● **Task to complete**
Find the line with "Table 2. Occurrence" in the records below. Copy it and every line after it, up to and including the line with "TABLE 1 Demographic data of the".

==== Data for the task ====

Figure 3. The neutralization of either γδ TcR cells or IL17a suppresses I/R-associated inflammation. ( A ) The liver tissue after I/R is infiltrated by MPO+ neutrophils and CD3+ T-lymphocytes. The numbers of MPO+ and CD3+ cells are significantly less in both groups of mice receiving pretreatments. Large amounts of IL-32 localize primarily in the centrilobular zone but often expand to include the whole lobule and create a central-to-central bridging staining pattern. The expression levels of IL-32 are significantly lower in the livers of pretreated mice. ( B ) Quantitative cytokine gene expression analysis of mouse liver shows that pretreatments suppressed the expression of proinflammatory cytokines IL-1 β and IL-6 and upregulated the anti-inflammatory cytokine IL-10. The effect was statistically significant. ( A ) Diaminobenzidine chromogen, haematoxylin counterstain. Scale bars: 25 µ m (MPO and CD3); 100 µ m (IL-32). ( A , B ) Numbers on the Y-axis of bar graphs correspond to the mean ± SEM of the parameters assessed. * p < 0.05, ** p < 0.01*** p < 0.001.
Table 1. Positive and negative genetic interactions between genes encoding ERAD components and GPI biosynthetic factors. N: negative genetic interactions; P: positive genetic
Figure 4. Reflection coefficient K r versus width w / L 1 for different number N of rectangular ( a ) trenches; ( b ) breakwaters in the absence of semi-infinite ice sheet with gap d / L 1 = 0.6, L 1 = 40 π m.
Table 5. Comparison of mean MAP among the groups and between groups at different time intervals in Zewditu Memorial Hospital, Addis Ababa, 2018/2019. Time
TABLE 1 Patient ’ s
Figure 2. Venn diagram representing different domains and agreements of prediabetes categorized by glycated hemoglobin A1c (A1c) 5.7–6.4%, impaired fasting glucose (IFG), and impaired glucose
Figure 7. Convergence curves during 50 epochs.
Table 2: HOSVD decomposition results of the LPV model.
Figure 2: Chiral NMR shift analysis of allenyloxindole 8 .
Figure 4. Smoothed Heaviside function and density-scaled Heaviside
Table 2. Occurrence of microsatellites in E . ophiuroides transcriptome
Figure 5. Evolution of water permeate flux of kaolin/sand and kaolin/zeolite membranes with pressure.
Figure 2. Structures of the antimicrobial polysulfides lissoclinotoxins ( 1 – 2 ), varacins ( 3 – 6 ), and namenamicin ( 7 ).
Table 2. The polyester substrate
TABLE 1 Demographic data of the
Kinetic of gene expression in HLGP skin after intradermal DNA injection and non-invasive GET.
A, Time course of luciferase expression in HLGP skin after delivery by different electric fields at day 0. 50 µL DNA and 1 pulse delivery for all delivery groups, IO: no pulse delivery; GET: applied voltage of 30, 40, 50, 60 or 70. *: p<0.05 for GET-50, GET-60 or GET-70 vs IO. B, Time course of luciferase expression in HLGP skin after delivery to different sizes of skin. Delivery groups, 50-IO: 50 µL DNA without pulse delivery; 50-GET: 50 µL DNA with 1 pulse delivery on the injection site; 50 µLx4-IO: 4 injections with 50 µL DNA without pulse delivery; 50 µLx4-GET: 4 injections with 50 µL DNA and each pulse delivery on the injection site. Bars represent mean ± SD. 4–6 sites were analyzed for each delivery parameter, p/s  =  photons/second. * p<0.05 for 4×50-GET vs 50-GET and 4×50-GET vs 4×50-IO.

====

● **Solved problem**
Table 2. Occurrence of microsatellites in E . ophiuroides transcriptome
Figure 5. Evolution of water permeate flux of kaolin/sand and kaolin/zeolite membranes with pressure.
Figure 2. Structures of the antimicrobial polysulfides lissoclinotoxins ( 1 – 2 ), varacins ( 3 – 6 ), and namenamicin ( 7 ).
Table 2. The polyester substrate
TABLE 1 Demographic data of the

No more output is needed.